FeynmanDiagram.FrontEnds.index_to_linearMethod
@generated function index_to_linear(obj::LabelProduct{LT,N}, I...) where {LT,N}

Convert a tuple of the indexes of each label to a single linear index of the LabelProduct.

Argument:

• 'obj': The LabelProduct object
• 'index...': N indexes of the label factor, where N is the number of label factor
FeynmanDiagram.FrontEnds.leafstatesMethod
function leafstates(leaf_maps::Vector{Dict{Int,G}}, maxloopNum::Int)

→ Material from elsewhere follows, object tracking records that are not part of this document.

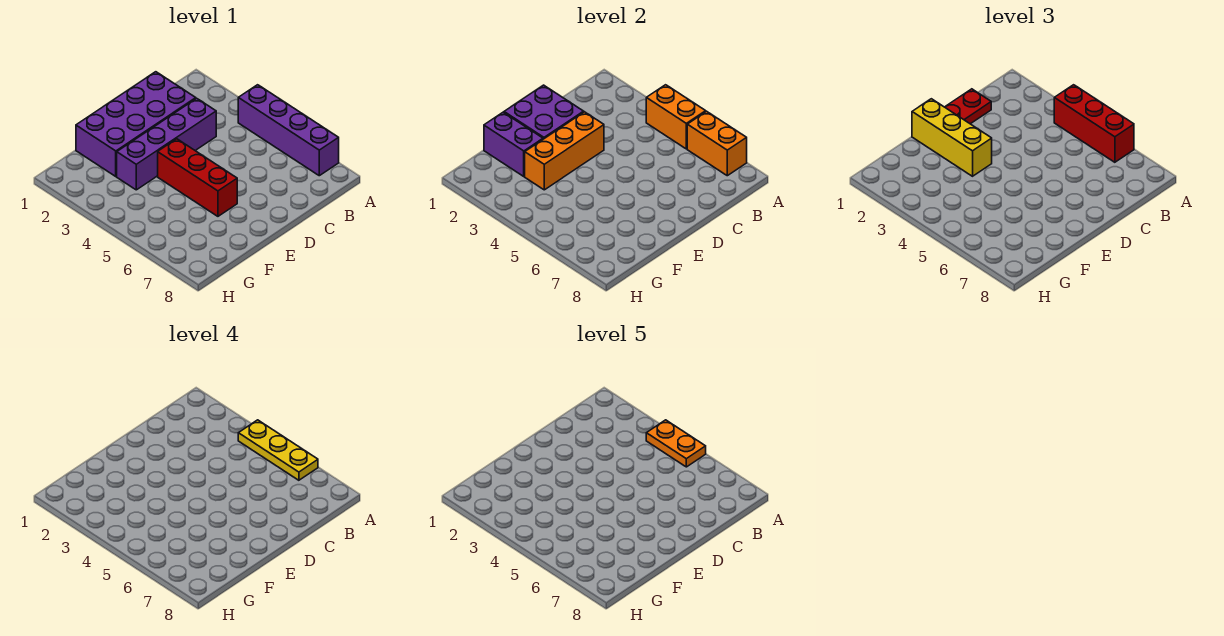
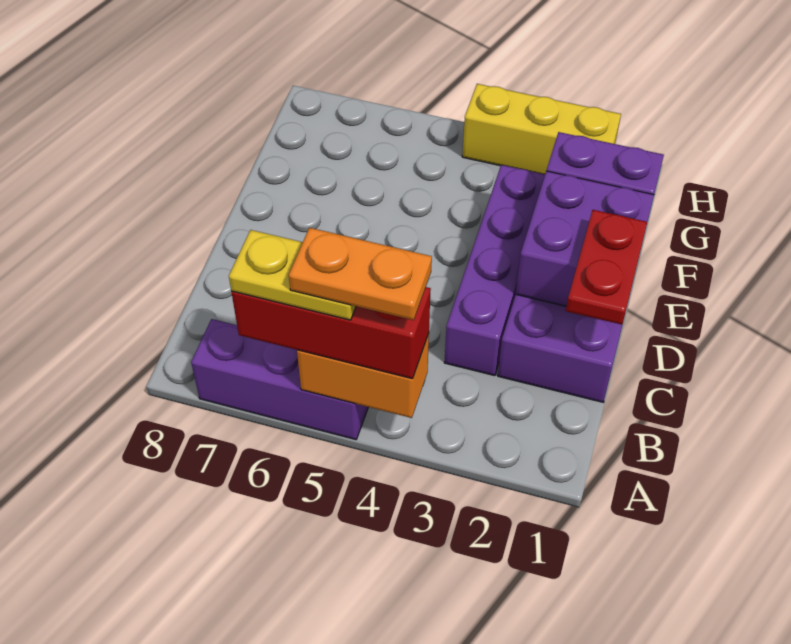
purple brick A4:A7 level 1 -> purple brick A5:A7 level 1
yellow plate A4:A6 level 4 -> yellow plate A5:A6 level 4
orange brick A6:A7 level 2 -> none
orange brick D3:F3 level 2 -> none
yellow brick E1:E3 level 3 -> yellow brick H2:H4 level 1
red brick E4:E6 level 1 -> none

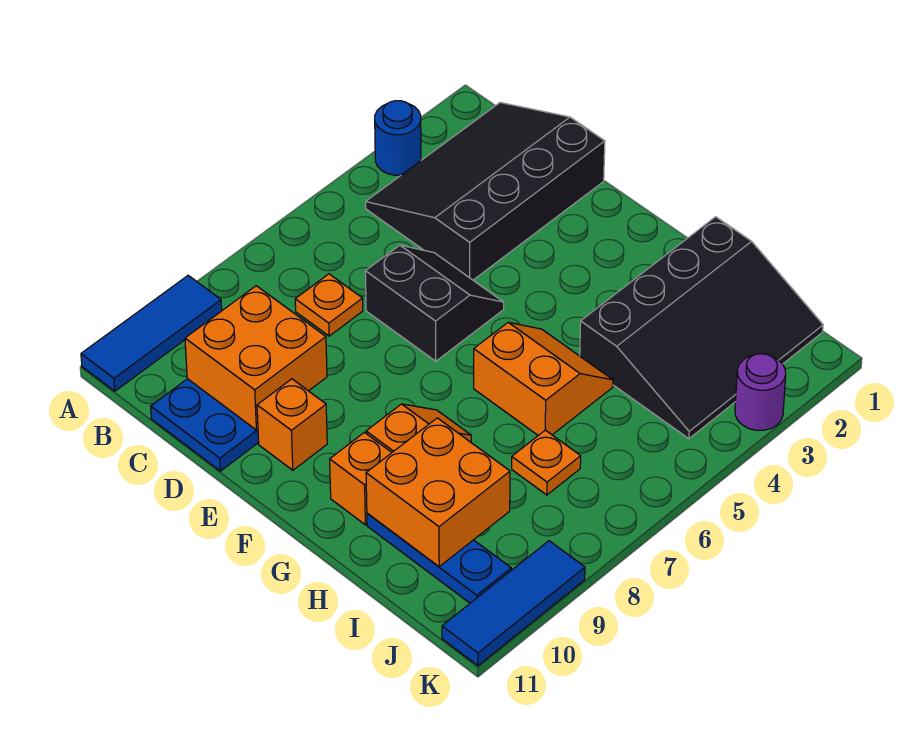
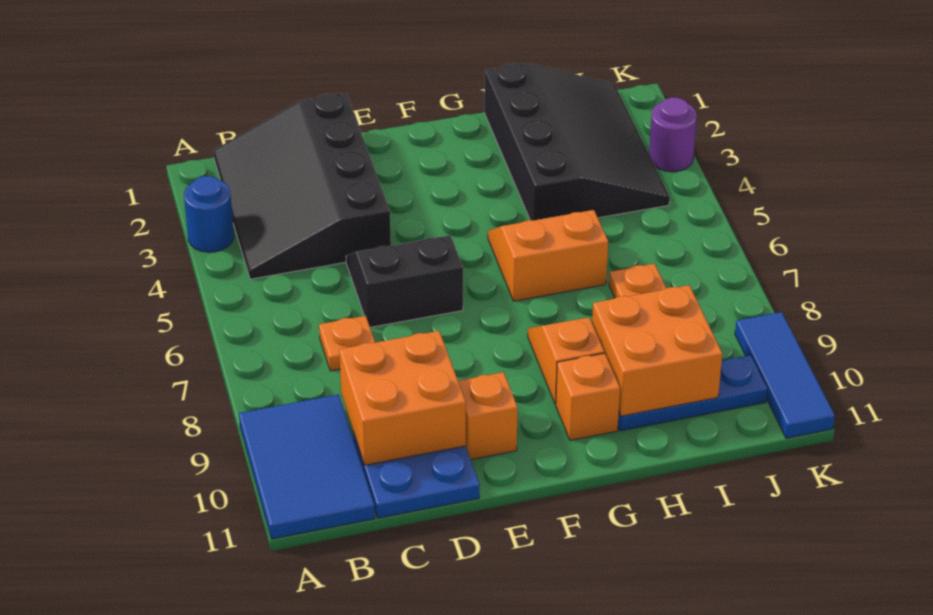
blue tile A9:A11 level 1 -> blue tile A9:B11 level 1

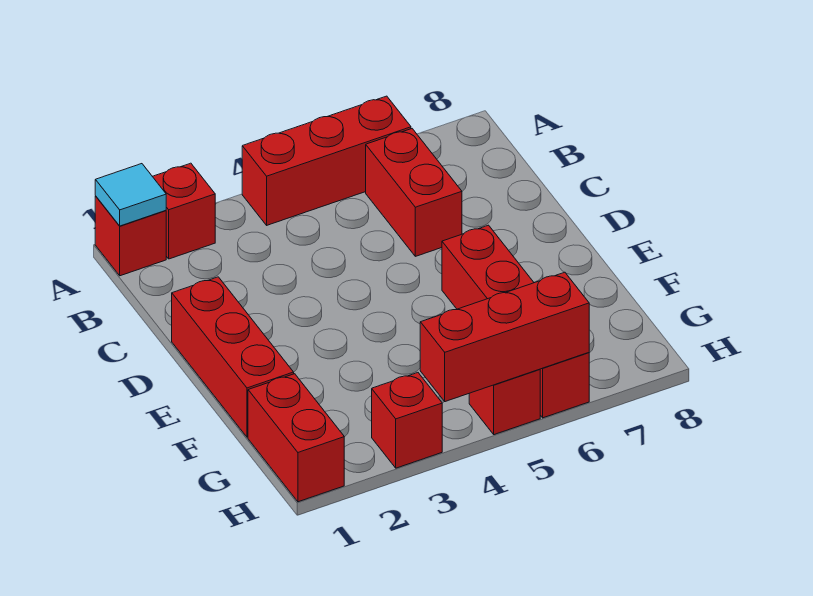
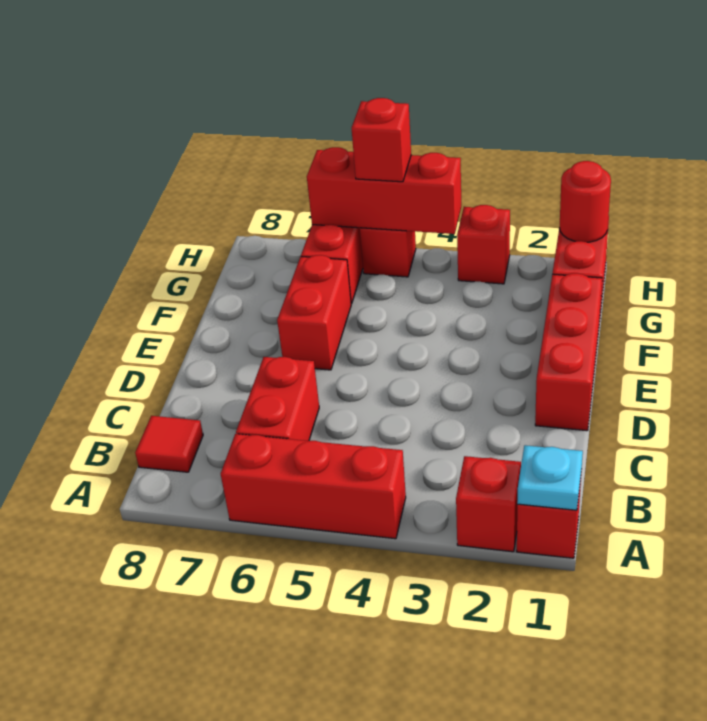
cyan tile A1 level 2 -> cyan plate A1 level 2
none -> red tile B8 level 1
none -> red round brick H1 level 2
none -> red brick H5 level 3

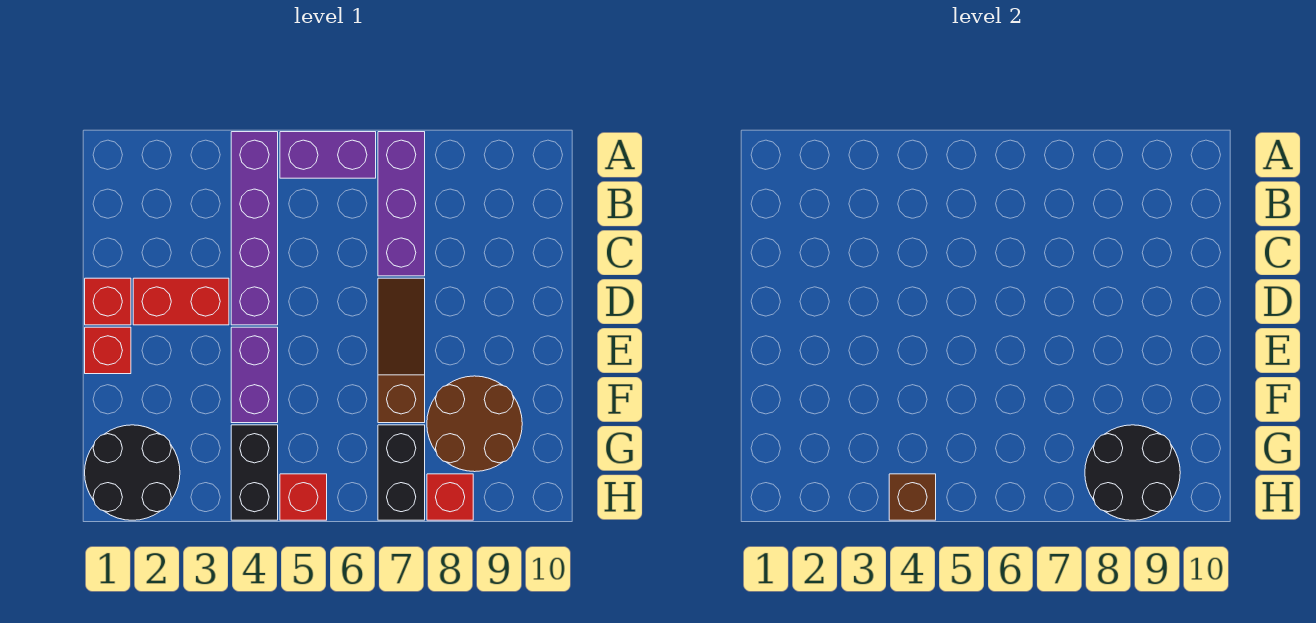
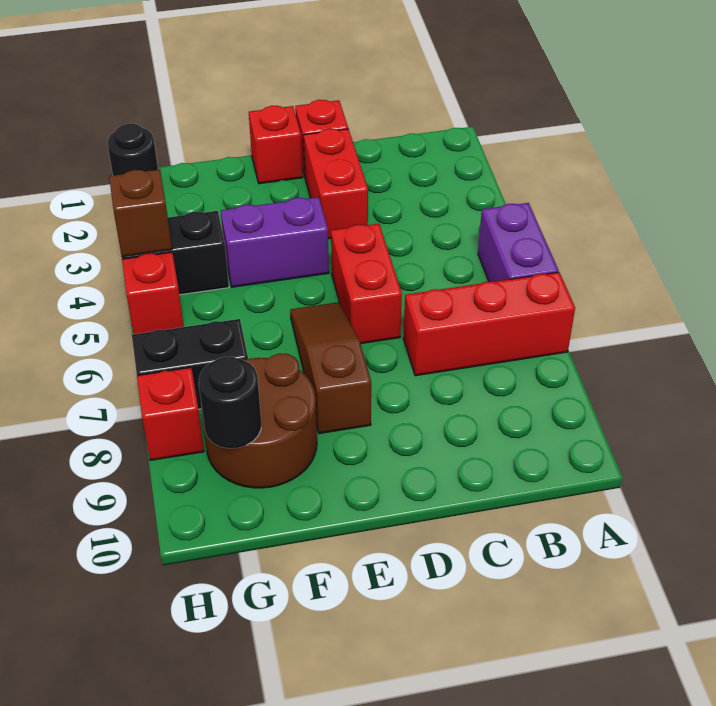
purple brick A4:D4 level 1 -> none
purple brick A7:C7 level 1 -> red brick A7:C7 level 1
none -> red brick D5:D6 level 1
brown slope D7:F7 level 1 top F -> brown slope E6:E8 level 1 top 8
black round brick G1:H2 level 1 -> black round brick H1 level 1
black round brick G8:H9 level 2 -> black round brick G9 level 2

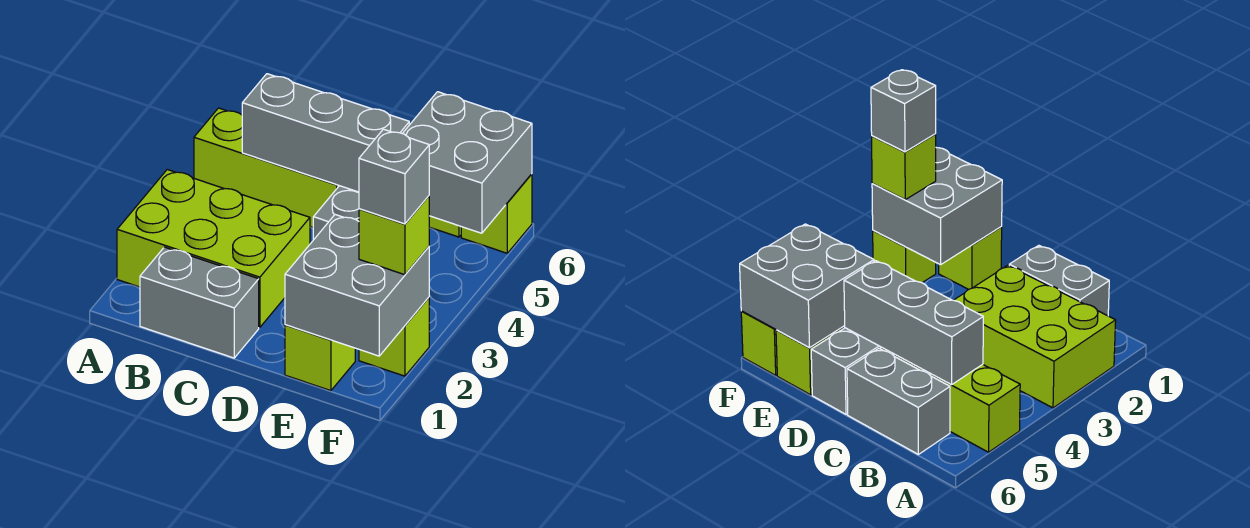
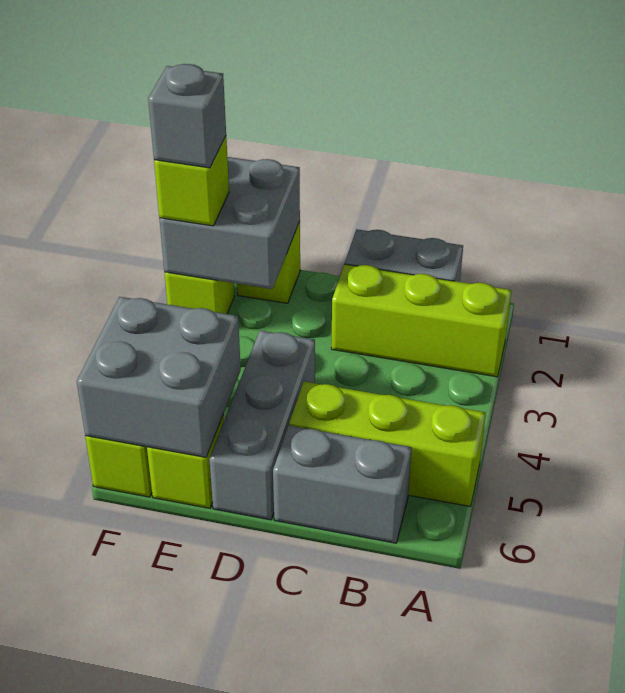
lime brick A2:C3 level 1 -> lime brick A2:C2 level 1
grey brick B5:D5 level 2 -> none

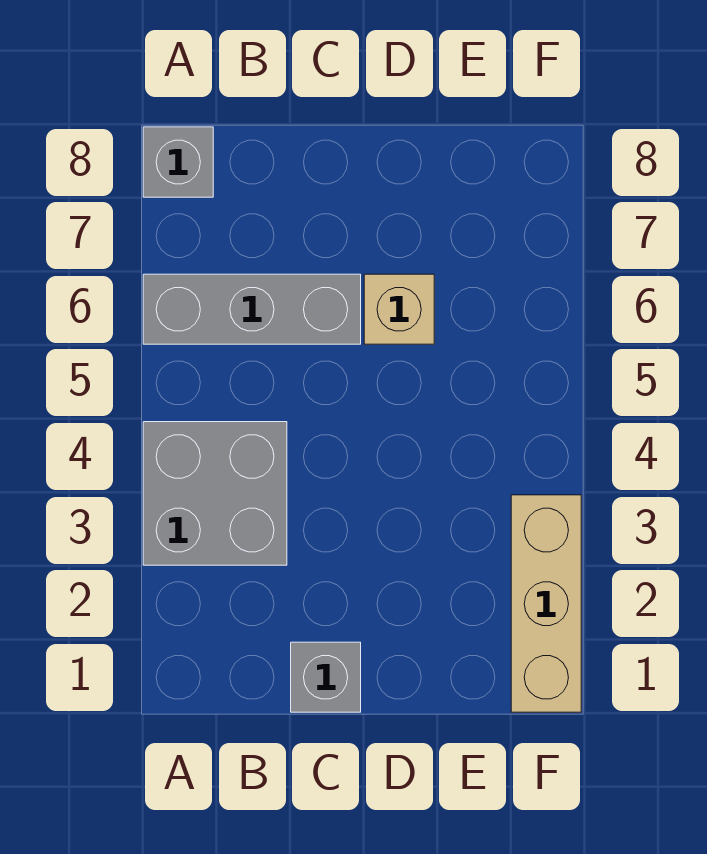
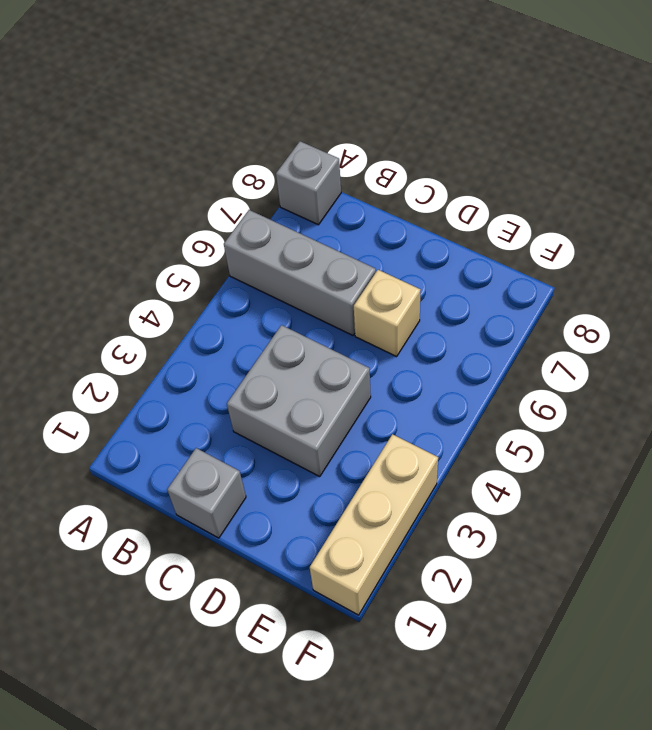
grey brick A3:B4 level 1 -> grey brick C3:D4 level 1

Extracts leaf information from the leaf mapping from the leaf value's index to the leaf node for all graph partitions.
The information includes their initial value, type, orders, in/out time, and loop momentum index.
The loop basis is also obtained for all the graphs.

Arguments:

• leaf_maps: A vector of the dictionary mapping the leaf value's index to the Graph of this leaf. Each dict corresponds to a graph partition, such as (order, Gorder, Vorder).
• maxloopNum: The maximum loop-momentum number.

Returns

• A tuple of vectors containing information about the leaves of graphs, including their initial values, types, orders, input and output time indexes, and loop-momenta indexes.
• Loop-momentum basis (::Vector{Vector{Float64}}) for all the graphs.
FeynmanDiagram.FrontEnds.leafstatesMethod
function leafstates(leaf_maps::Vector{Dict{Int,G}}, labelProd::LabelProduct) where {G<:Union{Graph,FeynmanGraph}}

Extracts leaf information from the leaf mapping from the leaf value's index to the leaf node for all graph partitions
and their associated LabelProduct data (labelProd).
The information includes their initial value, type, orders, in/out time, and loop momenta.

Arguments:

• leaf_maps: A vector of the dictionary mapping the leaf value's index to the FeynmanGraph/Graph of this leaf. Each dict corresponds to a graph partition, such as (order, Gorder, Vorder).
• labelProd: A LabelProduct used to label the leaves of graphs.

Returns

• A tuple of vectors containing information about the leaves of graphs, including their initial values, types, orders, input and output time indexes, and loop-momenta indexes.
FeynmanDiagram.FrontEnds.linear_to_indexMethod
function linear_to_index(obj::LabelProduct, I::Int)

Convert the single linear index of the LabelProduct to a tuple of indexes of each label.

Argument:

• 'obj': The LabelProduct object
• 'I': The linear index of the LabelProduct
FeynmanDiagram.FrontEnds.reconstructMethod
reconstruct(instance::DiagramId, updates::Pair{Symbol}...)

Create a new instance of the same type as instance, with specified fields updated to new values.

Usage

newinstance = reconstruct(oldinstance, :field1 => newvalue1, :field2 => newvalue2)